Jun 06 2014 Published by under European and German energy law

First published here on February 5, 2013.  Reposted as answer to this question by Ben Paulos.

Since I happen to think that higher electricity prices are a good thing on a planet threatened by global meltdown, I hesitate to write down this idea I just had about reducing surcharges.

On the other hand, this is probably a minority positi0n. And reducing surcharges helps keeping the successful German feed-in tariff system in place.

So here we go.

The worst proposal in the recent paper of German Environment Minister Altmaier was to retroactively reduce feed-in tariffs for existing installations. It would irresponsibly undermine trust in the German government.

But if one wants to reduce costs, one needs to somehow reduce payments to existing installations. These are responsible for over 90 percent of the costs. If you can’t touch them, you can forget about actually reducing costs.

By the way, some of the proposals have no impact on cost in the first place. For example, the surcharge reductions for industry are only about distribution of the cost, they don’t change the cost as such.

So here is how to reduce payments for existing installations without undermining trust in the system, and without violating Constitutional law, as well as the guarantees against expropriation in the Energy Charter Treaty:

Don’t reduce the sum of payments. Spread them out over a longer term. And do so by giving investors a right to choose to do so voluntarily.

For example, a small rooftop installation registered in 2005 is entitled to another 13 years of feed-in tariffs at 54.53 cents.

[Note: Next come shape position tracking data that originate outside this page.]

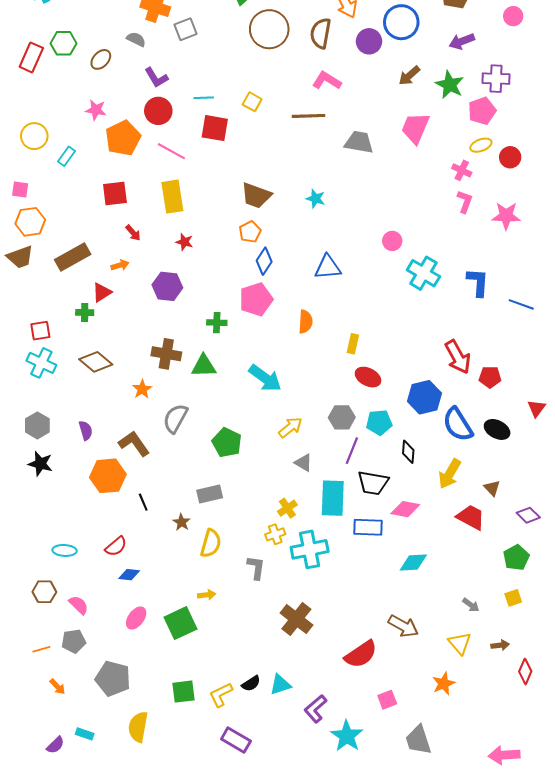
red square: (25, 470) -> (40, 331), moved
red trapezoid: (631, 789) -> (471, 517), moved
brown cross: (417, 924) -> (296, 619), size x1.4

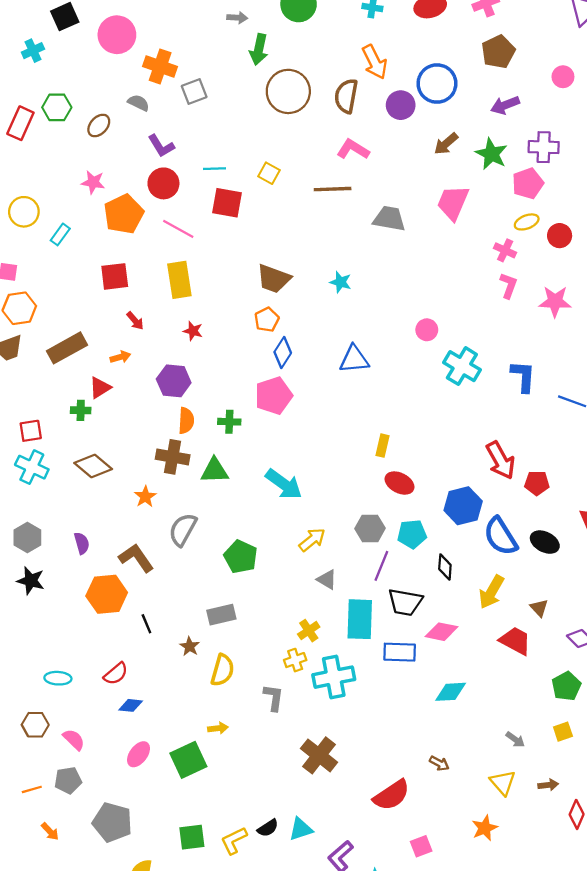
orange semicircle: (305, 322) -> (186, 421), moved
brown arrow: (403, 626) -> (439, 763), size x0.6

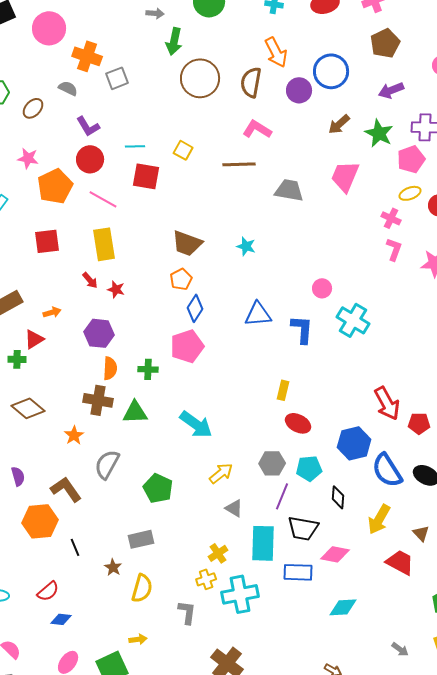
red arrow: (135, 321) -> (90, 280), moved
blue L-shape: (523, 376) -> (302, 329), moved

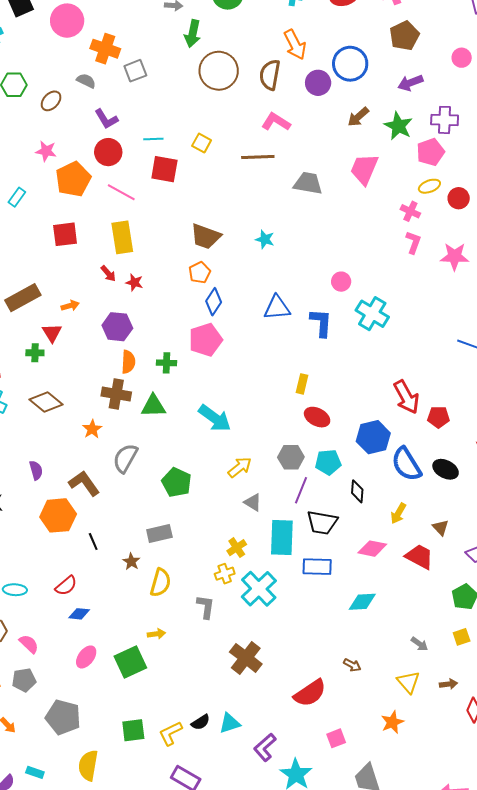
red triangle: (34, 339) -> (52, 333), turned -30
yellow arrow: (379, 519) -> (398, 513), size x0.7
pink diamond: (335, 554) -> (372, 549), moved
cyan cross: (240, 594) -> (259, 589), turned -33

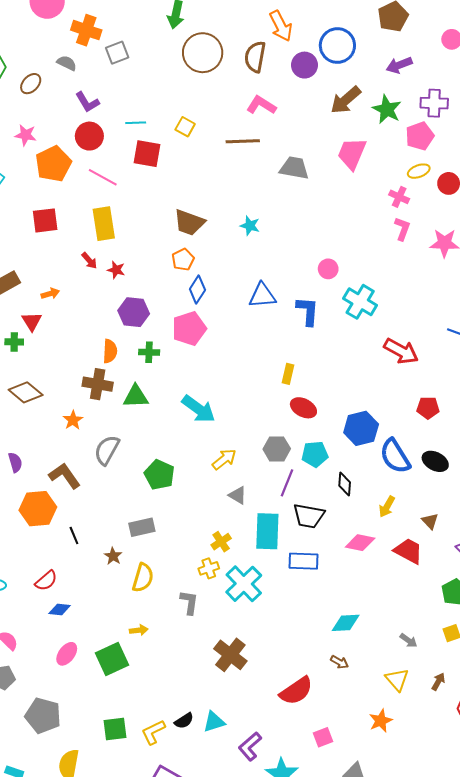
brown arrow: (358, 117) -> (346, 100), size x1.4
purple hexagon: (117, 327) -> (134, 312), moved
red arrow: (406, 397) -> (401, 351), moved, turned -32
cyan diamond: (362, 602) -> (346, 623), moved
brown arrow: (449, 684) -> (438, 682), turned -54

Give the owner an option to choose another twenty years at 37 cents instead. That would be slightly more than the 35.44 cents one gets by multiplying 54.53 by 13 and dividing by 20, but considerably less than what is paid now.

If one stretches out the payments over a longer term, it follows logically that payments now will be reduced. And if one does so by giving investors an additional choice, no one can complain about broken promises.

The nice thing about this idea is that 13 years from now, when the 2005 installation would drop out of the feed-in tariff system without this option, the cost of the feed-in tariff system will be going down anyway. The costs will peak in the next couple of years and then go down in the next two decades.

Therefore, it makes sense to stretch out payments into later years which have less of a burden in the first place, and profit from basically zero cost solar electricity paid for mostly now.

The existing law has a similar concept already in place in Article 31, Paragraph 3. Investors in offshore wind have a right to choose a higher feed-in tariff for a shorter period. My idea would be just the reverse of that.